Durante gli interventi delle varie Congregazioni, i Padri sinodali hanno riconosciuto il ruolo che i nuovi movimenti hanno nella vita delle comunità. “Il loro contributo – è stato detto - non rappresenta una minaccia per le Chiese orientali, bensì un arricchimento all’impegno nel preservare la presenza cristiana”. E’ il caso del Movimento dei Focolari radicato in Medio Oriente dal 1967: oggi conta circa 15mila tra membri e aderenti cattolici di vari riti. Al microfono di Paolo Ondarza, Rita Moussallem, uditrice al Sinodo, racconta la sua esperienza nel Movimento dei Focolari in Libano:RealAudioMP3

R. - Noi siamo nei Paesi del Medio Oriente dalla fine degli anni Sessanta e quello che ci ha sempre aiutato è “il farsi uno”, come dice San Paolo, farsi uno con le persone, con l’ambiente. Questa spiritualità di comunione che porta il Movimento dei Focolari è entrata nell’ecumenismo: oggi ci sono persone di altre Chiese - soprattutto ortodosse - che vivono questa spiritualità. Inoltre ci siamo lanciati anche verso il dialogo con le grandi religioni. Certo, per creare un dialogo bisogna essere veri cristiani, quindi da un lato formare molto bene i nostri membri alla vita cristiana, alle verità cristiane e poi andare verso l’altro, costruire ponti.
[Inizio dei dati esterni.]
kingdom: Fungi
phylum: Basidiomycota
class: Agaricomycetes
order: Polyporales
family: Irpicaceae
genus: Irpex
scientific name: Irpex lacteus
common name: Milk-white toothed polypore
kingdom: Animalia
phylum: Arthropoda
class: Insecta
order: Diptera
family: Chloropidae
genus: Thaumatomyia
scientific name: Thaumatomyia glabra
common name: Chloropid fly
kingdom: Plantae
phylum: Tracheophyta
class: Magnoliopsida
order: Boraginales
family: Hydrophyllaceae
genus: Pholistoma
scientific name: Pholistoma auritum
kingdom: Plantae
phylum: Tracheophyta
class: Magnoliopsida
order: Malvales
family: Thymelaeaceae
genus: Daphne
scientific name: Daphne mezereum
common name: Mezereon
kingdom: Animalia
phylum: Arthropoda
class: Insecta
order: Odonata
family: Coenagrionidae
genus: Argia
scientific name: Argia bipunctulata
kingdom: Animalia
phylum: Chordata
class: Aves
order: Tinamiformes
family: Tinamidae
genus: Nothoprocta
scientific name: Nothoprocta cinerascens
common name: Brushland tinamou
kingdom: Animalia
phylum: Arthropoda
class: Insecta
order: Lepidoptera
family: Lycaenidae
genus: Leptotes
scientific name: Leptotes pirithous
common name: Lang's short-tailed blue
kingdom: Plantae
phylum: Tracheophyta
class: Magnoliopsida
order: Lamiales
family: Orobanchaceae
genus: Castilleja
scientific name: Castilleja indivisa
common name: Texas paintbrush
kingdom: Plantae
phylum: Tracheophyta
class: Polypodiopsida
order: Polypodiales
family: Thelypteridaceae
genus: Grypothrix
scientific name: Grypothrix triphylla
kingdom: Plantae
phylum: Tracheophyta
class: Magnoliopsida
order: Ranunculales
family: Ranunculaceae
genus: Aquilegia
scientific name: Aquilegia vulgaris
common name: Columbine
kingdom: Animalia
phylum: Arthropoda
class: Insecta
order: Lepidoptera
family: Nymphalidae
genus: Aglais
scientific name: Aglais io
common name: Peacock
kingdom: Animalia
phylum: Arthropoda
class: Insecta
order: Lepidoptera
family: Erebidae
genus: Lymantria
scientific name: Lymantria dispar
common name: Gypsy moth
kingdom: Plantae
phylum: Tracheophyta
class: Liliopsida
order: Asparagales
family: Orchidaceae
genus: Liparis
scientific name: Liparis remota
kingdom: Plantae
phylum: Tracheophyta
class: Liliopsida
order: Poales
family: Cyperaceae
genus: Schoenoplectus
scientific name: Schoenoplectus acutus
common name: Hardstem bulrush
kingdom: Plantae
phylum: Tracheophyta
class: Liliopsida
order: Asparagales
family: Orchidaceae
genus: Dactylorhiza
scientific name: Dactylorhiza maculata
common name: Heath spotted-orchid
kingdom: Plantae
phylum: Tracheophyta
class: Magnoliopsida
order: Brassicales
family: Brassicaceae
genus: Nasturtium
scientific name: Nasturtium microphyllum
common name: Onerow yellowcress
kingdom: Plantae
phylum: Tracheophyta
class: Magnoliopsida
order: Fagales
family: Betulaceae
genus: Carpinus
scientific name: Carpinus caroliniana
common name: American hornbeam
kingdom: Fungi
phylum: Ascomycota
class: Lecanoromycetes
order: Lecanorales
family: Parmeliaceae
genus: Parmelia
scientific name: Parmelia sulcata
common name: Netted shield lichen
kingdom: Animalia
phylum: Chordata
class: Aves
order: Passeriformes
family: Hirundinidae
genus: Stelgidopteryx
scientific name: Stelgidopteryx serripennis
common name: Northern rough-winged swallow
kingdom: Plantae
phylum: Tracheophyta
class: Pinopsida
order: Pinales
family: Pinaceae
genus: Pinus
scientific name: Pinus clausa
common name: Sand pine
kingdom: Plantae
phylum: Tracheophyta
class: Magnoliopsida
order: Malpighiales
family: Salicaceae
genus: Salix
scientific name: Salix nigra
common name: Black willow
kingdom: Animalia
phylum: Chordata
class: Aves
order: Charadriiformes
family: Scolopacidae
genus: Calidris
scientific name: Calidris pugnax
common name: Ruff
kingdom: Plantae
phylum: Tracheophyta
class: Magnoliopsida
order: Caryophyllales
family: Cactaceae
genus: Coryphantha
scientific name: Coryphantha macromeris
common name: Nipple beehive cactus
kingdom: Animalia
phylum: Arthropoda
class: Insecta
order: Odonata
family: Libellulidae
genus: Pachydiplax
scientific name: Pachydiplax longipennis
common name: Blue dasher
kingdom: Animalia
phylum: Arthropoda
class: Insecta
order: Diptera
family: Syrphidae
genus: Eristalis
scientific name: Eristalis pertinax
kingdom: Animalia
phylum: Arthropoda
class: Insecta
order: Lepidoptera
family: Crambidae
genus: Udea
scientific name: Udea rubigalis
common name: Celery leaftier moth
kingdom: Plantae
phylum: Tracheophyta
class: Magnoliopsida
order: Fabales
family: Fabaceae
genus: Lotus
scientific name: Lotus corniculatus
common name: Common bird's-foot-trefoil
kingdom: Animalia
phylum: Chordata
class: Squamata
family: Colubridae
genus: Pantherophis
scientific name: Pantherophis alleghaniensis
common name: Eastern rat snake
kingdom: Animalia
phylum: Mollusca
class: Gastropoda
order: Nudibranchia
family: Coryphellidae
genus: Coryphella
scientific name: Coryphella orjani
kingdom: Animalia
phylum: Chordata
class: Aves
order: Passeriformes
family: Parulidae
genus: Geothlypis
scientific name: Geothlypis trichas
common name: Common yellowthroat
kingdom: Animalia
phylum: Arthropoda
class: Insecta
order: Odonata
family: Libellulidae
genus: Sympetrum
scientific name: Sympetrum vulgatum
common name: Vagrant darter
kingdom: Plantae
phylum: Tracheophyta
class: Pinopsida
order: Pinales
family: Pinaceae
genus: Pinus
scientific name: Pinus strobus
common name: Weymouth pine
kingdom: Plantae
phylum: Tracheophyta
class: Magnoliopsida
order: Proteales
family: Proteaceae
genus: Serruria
D. - Quali sono le principali difficoltà nel costruire ponti?

R. - Sono tante le difficoltà in Medio Oriente. Ci sono le divisioni tra le Chiese, ci sono i conflitti politici e ci sono poi i conflitti tra le religioni. In Medio Oriente sono nate le tre grandi religioni monoteiste: da un lato c’è una ricchezza enorme, ma dall’altro ci sono delle grandi sfide. Bisogna cambiare i cuori per accogliere l’altro, ci vuole una conversione e ci vuole anche la grazia. Per costruire ponti bisogna guardare all’altro.

D. - Ha riscontrato questa disponibilità nel guardare all’altro?

R. - Sì, perché la gente è anche buona. La gente vuole la fraternità, però tante volte ci lasciamo prendere dalle difficoltà, dai conflitti; anche dalle difficoltà personali oltre a quelle sociali e del gruppo.

D. - Nella sua esperienza le viene in mente un’occasione in cui situazioni tanto diverse, tanto in contrasto tra loro hanno trovato un punto di convergenza?

R. - Ho conosciuto una persona molto preparata, molto colta, un musulmano; era mosso soprattutto dal fatto di voler affermare che la sua religione fosse quella più vera e che le altre, quindi, avessero torto. Incontrando anche i membri focolarini, ha toccato un’altra verità: è rimasto colpito dalla loro testimonianza e ad un certo punto lui stesso si è chiesto: “come posso essere certo che gente così non possa entrare in Paradiso”; secondo lui infatti la salvezza era solo per i musulmani. Non solo si è aperto profondamente, ma è diventato anche un vero ponte di fratellanza e oggi, parlando anche ai musulmani, li invita a chiedersi: “ma se tu fossi l’altro, come vorresti essere trattato?”.

D. - Lavorare per “Comunione e testimonianza” essere in comunione e testimoniare, è anche il ruolo a cui sono chiamati i movimenti, in Medio Oriente…

R. - Sì, perché non si può testimoniare se non si è in comunione. La vita di comunione è poi la vita di Gesù, la vita dei primi cristiani. Nel mondo di oggi la gente necessita di questa testimonianza di unità, di comunione.